[Saved entries]
================================

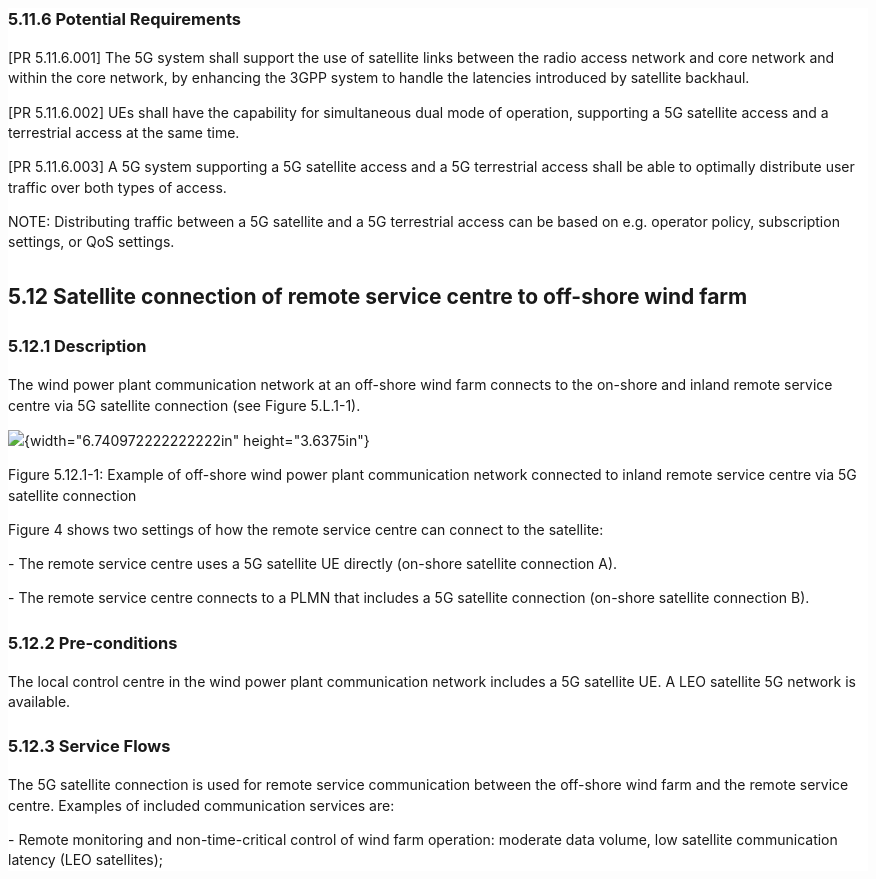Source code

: ### 5.11.6 Potential Requirements

\[PR 5.11.6.001\] The 5G system shall support the use of satellite links
between the radio access network and core network and within the core
network, by enhancing the 3GPP system to handle the latencies introduced
by satellite backhaul.

\[PR 5.11.6.002\] UEs shall have the capability for simultaneous dual
mode of operation, supporting a 5G satellite access and a terrestrial
access at the same time.

\[PR 5.11.6.003\] A 5G system supporting a 5G satellite access and a 5G
terrestrial access shall be able to optimally distribute user traffic
over both types of access.

NOTE: Distributing traffic between a 5G satellite and a 5G terrestrial
access can be based on e.g. operator policy, subscription settings, or
QoS settings.

5.12 Satellite connection of remote service centre to off-shore wind farm
-------------------------------------------------------------------------

### 5.12.1 Description

The wind power plant communication network at an off-shore wind farm
connects to the on-shore and inland remote service centre via 5G
satellite connection (see Figure 5.L.1-1).

![](media/image7.wmf){width="6.740972222222222in" height="3.6375in"}

Figure 5.12.1-1: Example of off-shore wind power plant communication
network connected to inland remote service centre via 5G satellite
connection

Figure 4 shows two settings of how the remote service centre can connect
to the satellite:

\- The remote service centre uses a 5G satellite UE directly (on-shore
satellite connection A).

\- The remote service centre connects to a PLMN that includes a 5G
satellite connection (on-shore satellite connection B).

### 5.12.2 Pre-conditions

The local control centre in the wind power plant communication network
includes a 5G satellite UE. A LEO satellite 5G network is available.

### 5.12.3 Service Flows

The 5G satellite connection is used for remote service communication
between the off-shore wind farm and the remote service centre. Examples
of included communication services are:

\- Remote monitoring and non-time-critical control of wind farm
operation: moderate data volume, low satellite communication latency
(LEO satellites);
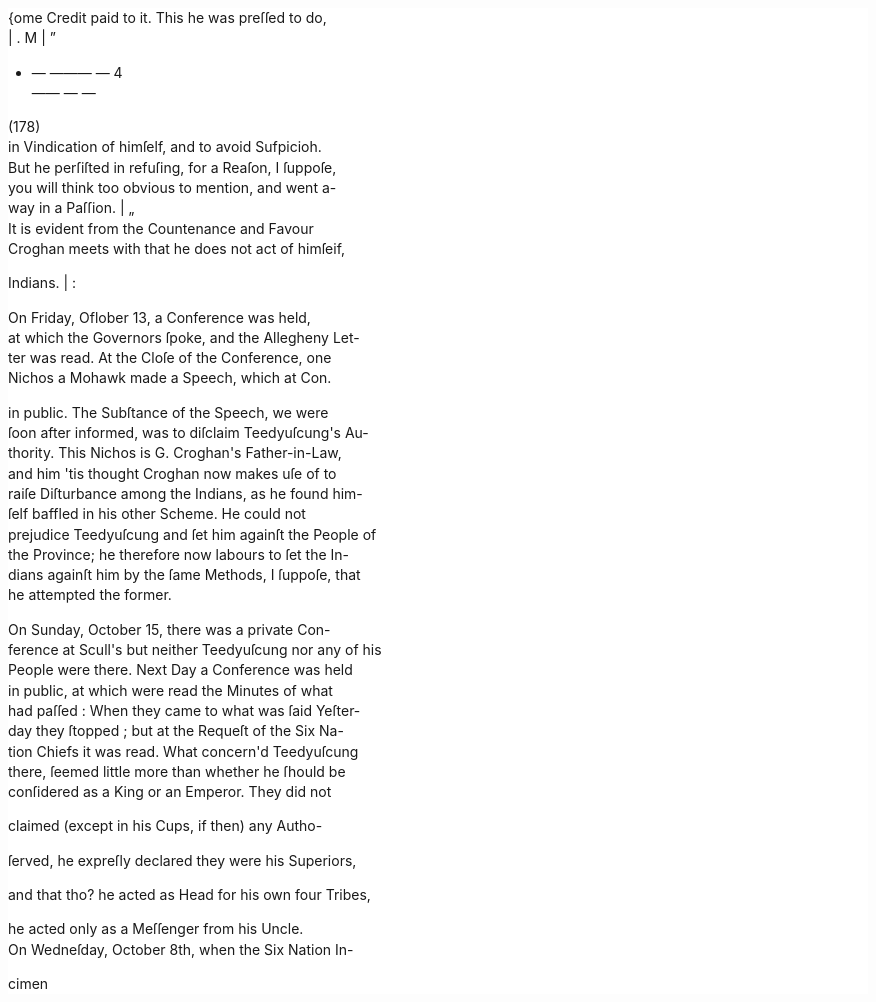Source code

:   
{ome Credit paid to it. This he was preſſed to do,  
| . M | ”  
  
* — ——— — 4  
—— — —  
  
(178)  
in Vindication of himſelf, and to avoid Sufpicioh.  
But he perſiſted in refuſing, for a Reaſon, I ſuppoſe,  
you will think too obvious to mention, and went a-  
way in a Paſſion. | „  
It is evident from the Countenance and Favour  
Croghan meets with that he does not act of himſeif,  
  
  
Indians. | :  
  
On Friday, Oflober 13, a Conference was held,  
at which the Governors ſpoke, and the Allegheny Let-  
ter was read. At the Cloſe of the Conference, one  
Nichos a Mohawk made a Speech, which at Con.  
  
  
in public. The Subſtance of the Speech, we were  
ſoon after informed, was to diſclaim Teedyuſcung&#x27;s Au-  
thority. This Nichos is G. Croghan&#x27;s Father-in-Law,  
and him &#x27;tis thought Croghan now makes uſe of to  
raiſe Diſturbance among the Indians, as he found him-  
ſelf baffled in his other Scheme. He could not  
prejudice Teedyuſcung and ſet him againſt the People of  
the Province; he therefore now labours to ſet the In-  
dians againſt him by the ſame Methods, I ſuppoſe, that  
he attempted the former.  
  
On Sunday, October 15, there was a private Con-  
ference at Scull&#x27;s but neither Teedyuſcung nor any of his  
People were there. Next Day a Conference was held  
in public, at which were read the Minutes of what  
had paſſed : When they came to what was ſaid Yeſter-  
day they ſtopped ; but at the Requeſt of the Six Na-  
tion Chiefs it was read. What concern&#x27;d Teedyuſcung  
there, ſeemed little more than whether he ſhould be  
conſidered as a King or an Emperor. They did not  
  
  
claimed (except in his Cups, if then) any Autho-  
  
  
ſerved, he expreſly declared they were his Superiors,  
  
and that tho? he acted as Head for his own four Tribes,  
  
he acted only as a Meſſenger from his Uncle.  
On Wedneſday, October 8th, when the Six Nation In-  
  
  
cimen  
  
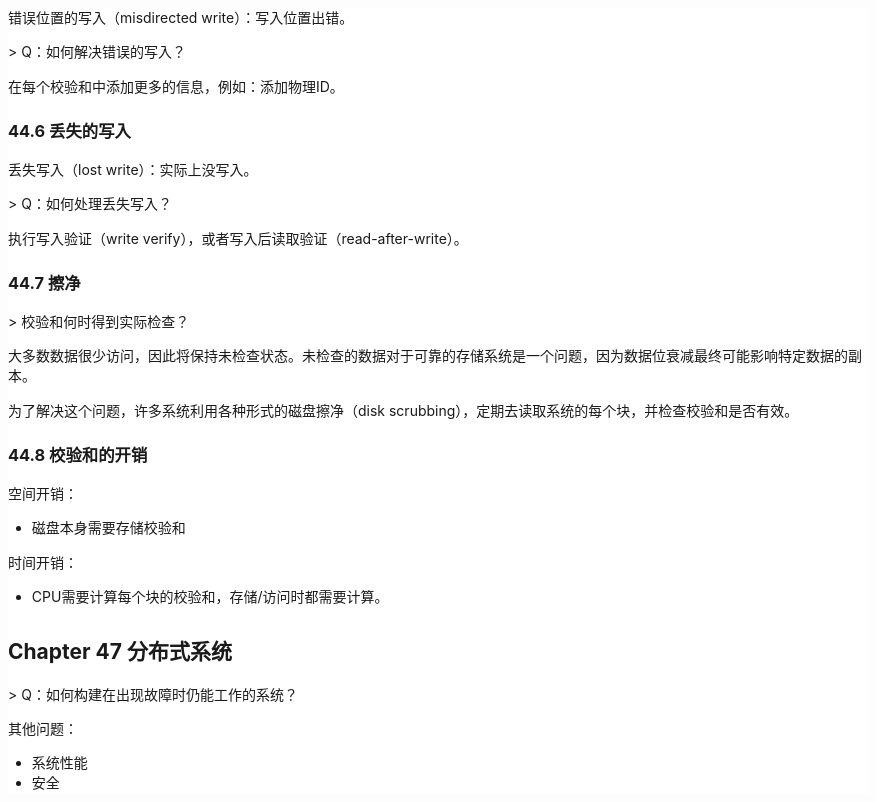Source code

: 

错误位置的写入（misdirected write）：写入位置出错。

&gt;  Q：如何解决错误的写入？

在每个校验和中添加更多的信息，例如：添加物理ID。



### 44.6 丢失的写入



丢失写入（lost write）：实际上没写入。



&gt;  Q：如何处理丢失写入？

执行写入验证（write verify），或者写入后读取验证（read-after-write）。



### 44.7 擦净



&gt; 校验和何时得到实际检查？

大多数数据很少访问，因此将保持未检查状态。未检查的数据对于可靠的存储系统是一个问题，因为数据位衰减最终可能影响特定数据的副本。

为了解决这个问题，许多系统利用各种形式的磁盘擦净（disk scrubbing），定期去读取系统的每个块，并检查校验和是否有效。





### 44.8 校验和的开销



空间开销：

- 磁盘本身需要存储校验和

时间开销：

- CPU需要计算每个块的校验和，存储/访问时都需要计算。





## Chapter 47 分布式系统



&gt; Q：如何构建在出现故障时仍能工作的系统？



其他问题：

- 系统性能
- 安全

================================

- What you will do:
Restate each entry verbatim and skip every image.

- Answer to this exercise:
Source code

: ### 5.11.6 Potential Requirements

\[PR 5.11.6.001\] The 5G system shall support the use of satellite links
between the radio access network and core network and within the core
network, by enhancing the 3GPP system to handle the latencies introduced
by satellite backhaul.

\[PR 5.11.6.002\] UEs shall have the capability for simultaneous dual
mode of operation, supporting a 5G satellite access and a terrestrial
access at the same time.

\[PR 5.11.6.003\] A 5G system supporting a 5G satellite access and a 5G
terrestrial access shall be able to optimally distribute user traffic
over both types of access.

NOTE: Distributing traffic between a 5G satellite and a 5G terrestrial
access can be based on e.g. operator policy, subscription settings, or
QoS settings.

5.12 Satellite connection of remote service centre to off-shore wind farm
-------------------------------------------------------------------------

### 5.12.1 Description

The wind power plant communication network at an off-shore wind farm
connects to the on-shore and inland remote service centre via 5G
satellite connection (see Figure 5.L.1-1).

![](media/image7.wmf){width="6.740972222222222in" height="3.6375in"}

Figure 5.12.1-1: Example of off-shore wind power plant communication
network connected to inland remote service centre via 5G satellite
connection

Figure 4 shows two settings of how the remote service centre can connect
to the satellite:

\- The remote service centre uses a 5G satellite UE directly (on-shore
satellite connection A).

\- The remote service centre connects to a PLMN that includes a 5G
satellite connection (on-shore satellite connection B).

### 5.12.2 Pre-conditions

The local control centre in the wind power plant communication network
includes a 5G satellite UE. A LEO satellite 5G network is available.

### 5.12.3 Service Flows

The 5G satellite connection is used for remote service communication
between the off-shore wind farm and the remote service centre. Examples
of included communication services are:

\- Remote monitoring and non-time-critical control of wind farm
operation: moderate data volume, low satellite communication latency
(LEO satellites);
Source code

:   
{ome Credit paid to it. This he was preſſed to do,  
| . M | ”  
  
* — ——— — 4  
—— — —  
  
(178)  
in Vindication of himſelf, and to avoid Sufpicioh.  
But he perſiſted in refuſing, for a Reaſon, I ſuppoſe,  
you will think too obvious to mention, and went a-  
way in a Paſſion. | „  
It is evident from the Countenance and Favour  
Croghan meets with that he does not act of himſeif,  
  
  
Indians. | :  
  
On Friday, Oflober 13, a Conference was held,  
at which the Governors ſpoke, and the Allegheny Let-  
ter was read. At the Cloſe of the Conference, one  
Nichos a Mohawk made a Speech, which at Con.  
  
  
in public. The Subſtance of the Speech, we were  
ſoon after informed, was to diſclaim Teedyuſcung&#x27;s Au-  
thority. This Nichos is G. Croghan&#x27;s Father-in-Law,  
and him &#x27;tis thought Croghan now makes uſe of to  
raiſe Diſturbance among the Indians, as he found him-  
ſelf baffled in his other Scheme. He could not  
prejudice Teedyuſcung and ſet him againſt the People of  
the Province; he therefore now labours to ſet the In-  
dians againſt him by the ſame Methods, I ſuppoſe, that  
he attempted the former.  
  
On Sunday, October 15, there was a private Con-  
ference at Scull&#x27;s but neither Teedyuſcung nor any of his  
People were there. Next Day a Conference was held  
in public, at which were read the Minutes of what  
had paſſed : When they came to what was ſaid Yeſter-  
day they ſtopped ; but at the Requeſt of the Six Na-  
tion Chiefs it was read. What concern&#x27;d Teedyuſcung  
there, ſeemed little more than whether he ſhould be  
conſidered as a King or an Emperor. They did not  
  
  
claimed (except in his Cups, if then) any Autho-  
  
  
ſerved, he expreſly declared they were his Superiors,  
  
and that tho? he acted as Head for his own four Tribes,  
  
he acted only as a Meſſenger from his Uncle.  
On Wedneſday, October 8th, when the Six Nation In-  
  
  
cimen  
  
Source code

: 

错误位置的写入（misdirected write）：写入位置出错。

&gt;  Q：如何解决错误的写入？

在每个校验和中添加更多的信息，例如：添加物理ID。



### 44.6 丢失的写入



丢失写入（lost write）：实际上没写入。



&gt;  Q：如何处理丢失写入？

执行写入验证（write verify），或者写入后读取验证（read-after-write）。



### 44.7 擦净



&gt; 校验和何时得到实际检查？

大多数数据很少访问，因此将保持未检查状态。未检查的数据对于可靠的存储系统是一个问题，因为数据位衰减最终可能影响特定数据的副本。

为了解决这个问题，许多系统利用各种形式的磁盘擦净（disk scrubbing），定期去读取系统的每个块，并检查校验和是否有效。





### 44.8 校验和的开销



空间开销：

- 磁盘本身需要存储校验和

时间开销：

- CPU需要计算每个块的校验和，存储/访问时都需要计算。





## Chapter 47 分布式系统



&gt; Q：如何构建在出现故障时仍能工作的系统？



其他问题：

- 系统性能
- 安全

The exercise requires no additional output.